** Opening Exercise inputs block **
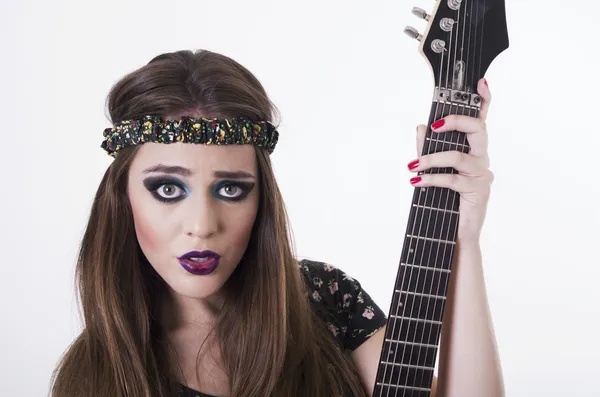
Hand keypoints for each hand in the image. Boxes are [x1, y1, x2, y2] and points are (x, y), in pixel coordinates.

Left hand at [407, 78, 492, 244]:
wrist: (456, 233)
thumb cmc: (446, 199)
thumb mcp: (434, 170)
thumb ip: (427, 149)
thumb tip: (420, 126)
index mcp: (473, 149)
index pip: (481, 119)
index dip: (484, 100)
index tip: (481, 82)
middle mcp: (482, 158)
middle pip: (477, 129)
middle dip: (455, 121)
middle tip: (435, 126)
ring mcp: (481, 174)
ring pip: (458, 156)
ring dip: (431, 159)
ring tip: (413, 166)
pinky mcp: (477, 190)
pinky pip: (452, 179)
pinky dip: (431, 179)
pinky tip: (417, 181)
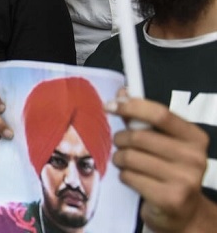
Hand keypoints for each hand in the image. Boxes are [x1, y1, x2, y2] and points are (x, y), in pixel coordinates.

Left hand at [106, 98, 210, 231]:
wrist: (183, 212)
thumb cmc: (168, 170)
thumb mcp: (162, 142)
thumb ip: (142, 119)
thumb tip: (122, 93)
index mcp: (195, 138)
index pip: (160, 114)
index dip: (131, 106)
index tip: (109, 105)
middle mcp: (194, 158)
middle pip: (140, 136)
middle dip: (121, 139)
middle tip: (119, 144)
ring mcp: (184, 180)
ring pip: (131, 157)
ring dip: (120, 158)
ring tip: (125, 162)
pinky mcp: (169, 198)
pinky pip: (130, 177)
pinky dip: (124, 176)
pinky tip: (133, 179)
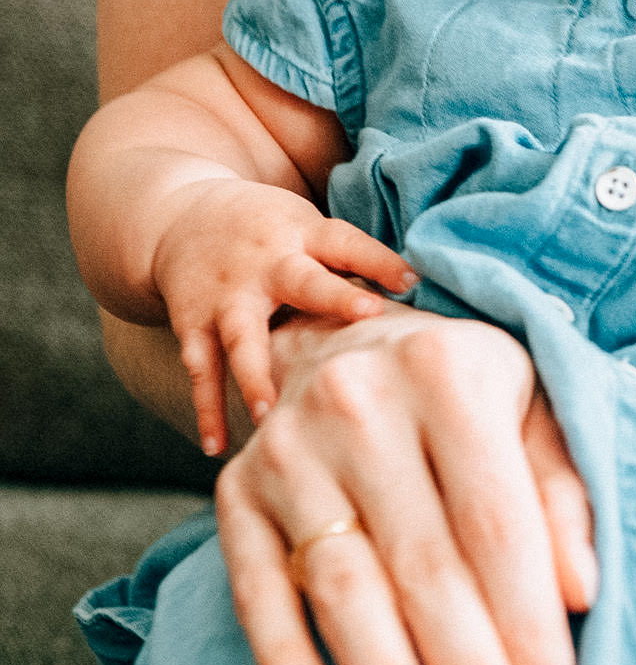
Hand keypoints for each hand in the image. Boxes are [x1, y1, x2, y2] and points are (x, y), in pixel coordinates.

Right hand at [151, 178, 415, 453]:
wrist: (178, 216)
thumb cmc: (271, 230)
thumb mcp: (308, 227)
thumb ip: (354, 260)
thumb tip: (426, 297)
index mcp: (303, 234)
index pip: (347, 243)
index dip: (380, 260)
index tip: (413, 280)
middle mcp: (265, 262)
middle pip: (301, 281)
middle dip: (333, 298)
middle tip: (365, 314)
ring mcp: (226, 296)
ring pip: (242, 338)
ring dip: (255, 377)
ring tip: (269, 417)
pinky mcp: (193, 323)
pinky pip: (201, 370)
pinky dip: (206, 409)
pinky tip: (217, 449)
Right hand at [213, 302, 596, 664]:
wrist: (346, 344)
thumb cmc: (469, 395)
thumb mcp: (534, 410)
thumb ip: (565, 492)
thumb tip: (583, 590)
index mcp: (447, 372)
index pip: (495, 523)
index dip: (528, 620)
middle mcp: (359, 402)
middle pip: (423, 565)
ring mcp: (287, 447)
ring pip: (344, 586)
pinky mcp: (235, 490)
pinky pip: (256, 588)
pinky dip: (285, 660)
** Closing Exercise inputs block **
▶ _What the task asks_: Look above for the line with "index mcp: (303, 234)" and the line with "index mcp: (447, 372)". Write out those two lines and all the lines between them, exactly, and no others.

▶ _Answer to this exercise_:
index mcp: (303, 234)
index pip: (347, 243)
index dip: (380, 260)
index tip: (413, 280)
middle mcp: (265, 262)
middle pip: (301, 281)
middle dip: (333, 298)
middle tip: (365, 314)
ring mcp: (226, 296)
ring pip: (242, 338)
ring dip: (255, 377)
ring tip: (269, 417)
pinky mcp: (193, 323)
pinky pip: (201, 370)
pinky dip: (206, 409)
pinky tip: (217, 449)
Right hand at [213, 302, 596, 664]:
wrist: (346, 344)
thumb cmc: (469, 395)
thumb mcp: (534, 410)
thumb ip: (565, 492)
thumb tip: (583, 590)
index mcp: (447, 372)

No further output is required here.